Steampunk Bellydance Music, A Personal Opinion

steamgraphic

I enjoy Steampunk. I like the style, the manners, the mythos. The problem is that since it is completely fictional it is pretty hard to nail down exactly what it IS. What is Steampunk? What about Steampunk music? How do you determine what a genre sounds like? That has been a point of some discussion amongst fans of the genre, and as that genre has taken off in popularity of course it was only a matter of time before it crossed over into bellydance.

I’ve been giving this quite a lot of thought lately as some friends and I have been brainstorming for an upcoming Con where we plan to perform at a Steampunk themed fan suite. Since the Steampunk fashion style tends to base itself in Victorian era fashions I feel bellydance fits right in, as Orientalism was pretty popular in that era of real world history. I have found that a lot of dancers who adopt Steampunk as a style tend to be ATS®, Tribal fusion or 8 Elements™ dancers more often than traditional Egyptian, Turkish, Lebanese, etc. As an Egyptian style dancer I have found it to be a challenge to find anyone on YouTube for inspiration.

When considering what I look for in Steampunk music I have to admit my burlesque sensibilities definitely have an influence. I imagine something fun and upbeat. I feel that there should be fewer electronic instruments and more people powered or potentially steam powered sounds. Imagining what might be popular in pubs or at fairs during Victorian times I would lean more toward accordions, violins, pianos, banjos and brass instruments. This era encompasses quite a stretch of time, and includes John Phillip Sousa and Gilbert and Sullivan, as well as minstrel troupes and familiar southern ballads. That’s a lot of material to work with.

▶ _The tasks_:
A. Repeat the portion of the Steampunk bellydance essay starting with "I enjoy Steampunk." and going on through "over into bellydance.".
B. Answer these questions from the Steampunk bellydance essay:
(i) Which era's fashions does the Steampunk fashion style tend to base itself in?
(ii) Which three dance styles does the essay say dancers who adopt Steampunk tend to come from?
(iii) Which instruments does the essay lean toward when imagining Victorian pub or fair music?
C. Take the Steampunk bellydance essay further, starting right after its final sentence.

▶ _Raw data_:

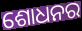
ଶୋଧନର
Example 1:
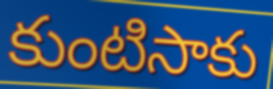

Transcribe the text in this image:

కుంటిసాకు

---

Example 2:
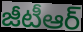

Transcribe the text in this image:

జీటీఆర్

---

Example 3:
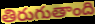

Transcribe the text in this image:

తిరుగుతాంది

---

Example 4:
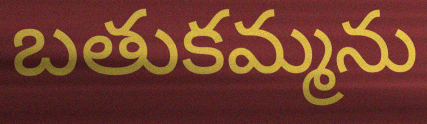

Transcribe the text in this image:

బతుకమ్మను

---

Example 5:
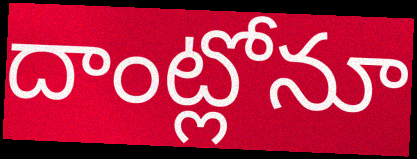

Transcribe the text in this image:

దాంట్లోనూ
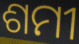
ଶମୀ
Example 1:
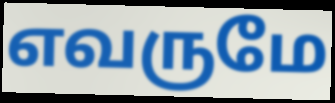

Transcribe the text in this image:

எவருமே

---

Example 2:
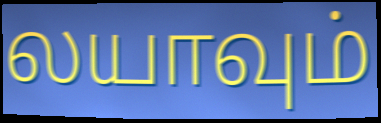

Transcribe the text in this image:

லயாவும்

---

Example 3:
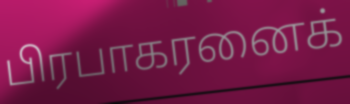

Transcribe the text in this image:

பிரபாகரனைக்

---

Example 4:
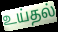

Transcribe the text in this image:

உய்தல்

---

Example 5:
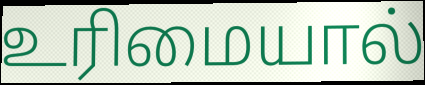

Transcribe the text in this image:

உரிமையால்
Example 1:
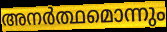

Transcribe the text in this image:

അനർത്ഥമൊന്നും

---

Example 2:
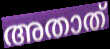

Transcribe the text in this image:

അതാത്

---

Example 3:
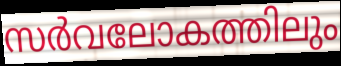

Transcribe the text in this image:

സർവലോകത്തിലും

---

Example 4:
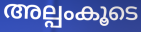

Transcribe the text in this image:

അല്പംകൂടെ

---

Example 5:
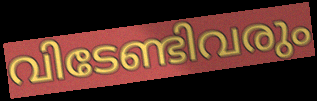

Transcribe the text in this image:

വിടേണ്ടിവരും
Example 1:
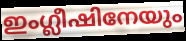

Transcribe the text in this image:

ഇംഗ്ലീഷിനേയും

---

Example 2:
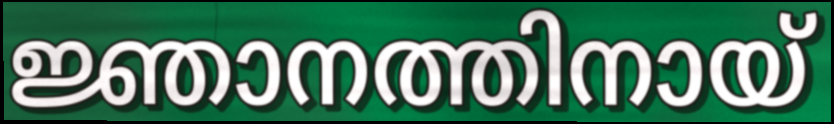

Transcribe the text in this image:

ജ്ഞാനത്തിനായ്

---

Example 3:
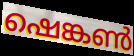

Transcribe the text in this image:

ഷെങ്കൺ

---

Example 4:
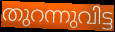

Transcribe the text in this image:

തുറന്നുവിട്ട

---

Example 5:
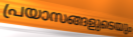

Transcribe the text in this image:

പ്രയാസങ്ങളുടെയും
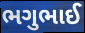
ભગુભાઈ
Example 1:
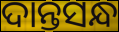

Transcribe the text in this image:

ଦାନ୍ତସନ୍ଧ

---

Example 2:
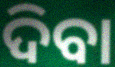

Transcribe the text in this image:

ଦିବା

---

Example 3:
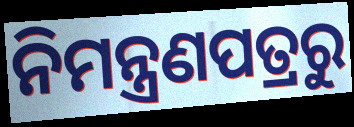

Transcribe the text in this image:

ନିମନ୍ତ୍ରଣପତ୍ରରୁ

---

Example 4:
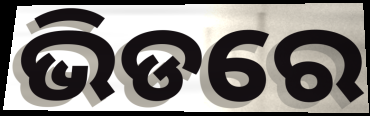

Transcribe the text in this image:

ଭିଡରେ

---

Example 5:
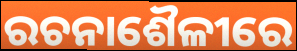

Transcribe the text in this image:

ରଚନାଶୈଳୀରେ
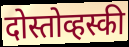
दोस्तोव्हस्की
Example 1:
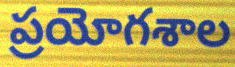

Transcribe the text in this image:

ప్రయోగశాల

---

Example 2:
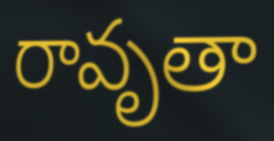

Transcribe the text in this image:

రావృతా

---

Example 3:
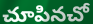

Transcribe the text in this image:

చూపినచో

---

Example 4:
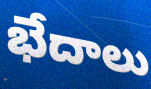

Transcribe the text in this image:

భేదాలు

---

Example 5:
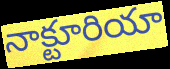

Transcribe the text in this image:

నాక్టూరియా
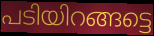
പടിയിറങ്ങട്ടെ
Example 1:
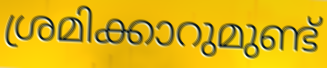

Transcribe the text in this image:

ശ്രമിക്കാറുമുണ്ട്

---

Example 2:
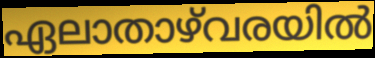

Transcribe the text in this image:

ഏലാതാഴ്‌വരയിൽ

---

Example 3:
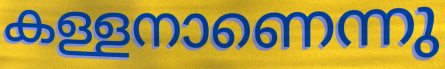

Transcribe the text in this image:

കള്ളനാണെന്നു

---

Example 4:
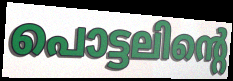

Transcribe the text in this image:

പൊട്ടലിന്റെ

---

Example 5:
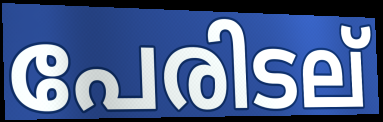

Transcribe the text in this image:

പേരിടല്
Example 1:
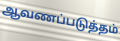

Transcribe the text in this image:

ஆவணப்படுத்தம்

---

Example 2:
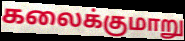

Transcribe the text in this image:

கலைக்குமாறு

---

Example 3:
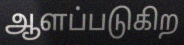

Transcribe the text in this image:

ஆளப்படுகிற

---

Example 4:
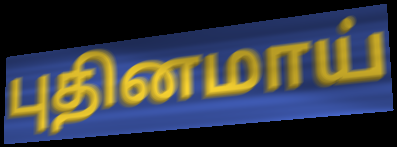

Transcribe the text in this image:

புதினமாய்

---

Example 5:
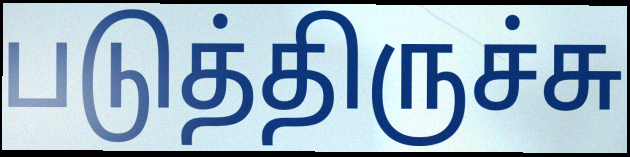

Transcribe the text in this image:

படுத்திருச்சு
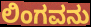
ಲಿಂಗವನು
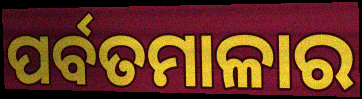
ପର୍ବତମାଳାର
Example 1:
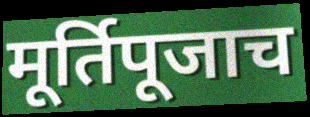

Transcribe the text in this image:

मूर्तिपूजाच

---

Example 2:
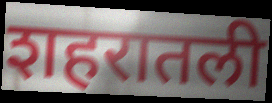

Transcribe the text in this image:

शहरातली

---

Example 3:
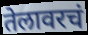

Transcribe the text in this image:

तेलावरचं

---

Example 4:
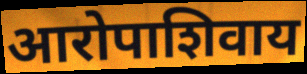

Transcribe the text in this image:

▶ _Per-task answers_:
A.
I enjoy Steampunk. I like the style, the manners, the mythos. The problem is that since it is completely fictional it is pretty hard to nail down exactly what it IS. What is Steampunk? What about Steampunk music? How do you determine what a genre sounds like? That has been a point of some discussion amongst fans of the genre, and as that genre has taken off in popularity of course it was only a matter of time before it crossed over into bellydance.

B.
(i) Victorian era fashions.
(ii) ATS®, Tribal fusion and 8 Elements™.
(iii) Accordions, violins, pianos, banjos and brass instruments.

C.
Most people who are in the know would immediately think of Abney Park. They are great, but if you want a little variety the following are some favorite artist of mine who may just fit the bill:

  • Gogol Bordello – Start Wearing Purple, Occurrence At The Border, Baro Foro, The Other Side of Rainbow, etc.
  • Viza (or Visa) – Carnivalia, Meet Me at the Troubadour, Breakout the Violins, etc.
  • Shantel – seriously, just about anything by Shantel, including the Bucovina Club compilation albums he produced.
  • Beats Antique – I know, you all were going to say that already! Obvs!

I’ve always been partial to Die Eier Von Satan by Tool, but I get a Diesel Punk vibe off of that song. Maybe I am splitting hairs there.

Just this year a compilation album called “Steampunk Experiment: Mechanical Cabaret” came out; I believe it was produced by Bellydance Superstars. It is a pretty good album in its own right, but most of the music would really qualify as Electronica or Dubstep. It just did not seem to meet the promise of its title.

There are other artists, like Rasputina for example, who may fit in the Steampunk music genre, but they are not necessarily conducive to belly dancing.

If you have any favorite artists you think would be great for Steampunk bellydance please comment!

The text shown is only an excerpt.